In this episode of the “Future MaaS” podcast series by the MaaS Alliance, we continue the discussion on insurance and MaaS. While the previous episode highlighted why Mobility as a Service needs insurance, in the new podcast we talk about the insurance implications on MaaS services; how fast the MaaS insurance market may mature and how is the regulatory framework supporting insurance innovations? We touched on these points with Ruta Mikiskaite (Head of Client Solutions at SwissRe), Ed Axon (SVP of Business Development at TROV), and Justas Petronis (B2B and B2G Product Marketing at Trafi).
According to Ruta Mikiskaite regulation definitely brings more transparency; however, in some markets, regulation makes insurance propositions just not possible yet. When it comes to the different modes, there is a need of regulatory reinforcement as it empowers the provision of these different mobility services in different jurisdictions. Insurance can also provide advices to mobility players if they want to expand in different geographies so that it complies with the specific regulatory and insurance requirements.

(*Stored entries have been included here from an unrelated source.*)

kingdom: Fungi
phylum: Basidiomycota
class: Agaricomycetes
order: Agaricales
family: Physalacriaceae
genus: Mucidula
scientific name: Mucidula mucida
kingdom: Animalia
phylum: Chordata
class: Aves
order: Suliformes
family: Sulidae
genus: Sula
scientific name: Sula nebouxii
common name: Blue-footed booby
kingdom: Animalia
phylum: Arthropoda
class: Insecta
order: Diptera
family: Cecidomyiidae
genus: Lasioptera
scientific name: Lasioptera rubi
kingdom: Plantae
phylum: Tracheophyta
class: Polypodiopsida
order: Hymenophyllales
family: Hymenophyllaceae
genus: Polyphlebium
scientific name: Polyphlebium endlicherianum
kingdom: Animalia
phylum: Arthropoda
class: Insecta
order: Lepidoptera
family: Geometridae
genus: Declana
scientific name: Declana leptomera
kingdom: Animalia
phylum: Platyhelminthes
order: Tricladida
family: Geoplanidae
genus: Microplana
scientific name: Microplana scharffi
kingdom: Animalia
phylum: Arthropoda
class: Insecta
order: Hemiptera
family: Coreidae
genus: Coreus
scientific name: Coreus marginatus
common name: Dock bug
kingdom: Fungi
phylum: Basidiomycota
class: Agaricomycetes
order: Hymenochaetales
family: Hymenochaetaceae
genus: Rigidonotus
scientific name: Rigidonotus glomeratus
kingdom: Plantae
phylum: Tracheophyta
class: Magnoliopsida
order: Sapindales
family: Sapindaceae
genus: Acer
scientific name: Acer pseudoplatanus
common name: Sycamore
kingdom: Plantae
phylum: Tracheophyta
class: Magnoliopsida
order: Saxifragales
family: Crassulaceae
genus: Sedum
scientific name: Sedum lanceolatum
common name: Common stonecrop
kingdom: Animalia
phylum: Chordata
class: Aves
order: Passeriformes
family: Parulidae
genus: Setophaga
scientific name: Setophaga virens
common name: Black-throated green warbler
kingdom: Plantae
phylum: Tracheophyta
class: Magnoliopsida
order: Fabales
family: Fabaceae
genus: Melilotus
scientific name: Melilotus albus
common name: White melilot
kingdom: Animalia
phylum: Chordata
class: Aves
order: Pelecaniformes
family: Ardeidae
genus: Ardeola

Ed Axon points out that there are huge differences in regulatory frameworks in different countries, both in terms of their willingness to evolve and at the level of the speed at which they can evolve. There is therefore a real potential problem in the consistency of licensing and the operators in different cities. There is also an issue with data sharing from operators; how their services are being used. This information can help insurance companies to bring consistency to the insurance products that are offered in MaaS.
Talking about disruptors in transport, there are certainly some that managed to look at the regulations in a different way, and then introduced more flexible options. Justas Petronis believes that a common business model would be that these large insurance companies actually disrupt themselves internally. With small teams of “intrapreneurs” that are detached from their core business and have the flexibility to look into small use cases, design products for a small set of clients and then try to find a way to scale these up.
When it comes to implementation, it is clear that cooperation of the different parties is essential in both making the relationship between insurer and insured as trusty as possible and to ensure the customer that whatever happens, whether it’s riding an e-scooter for the first time or buying a ticket to use multimodal transport modes, they are protected.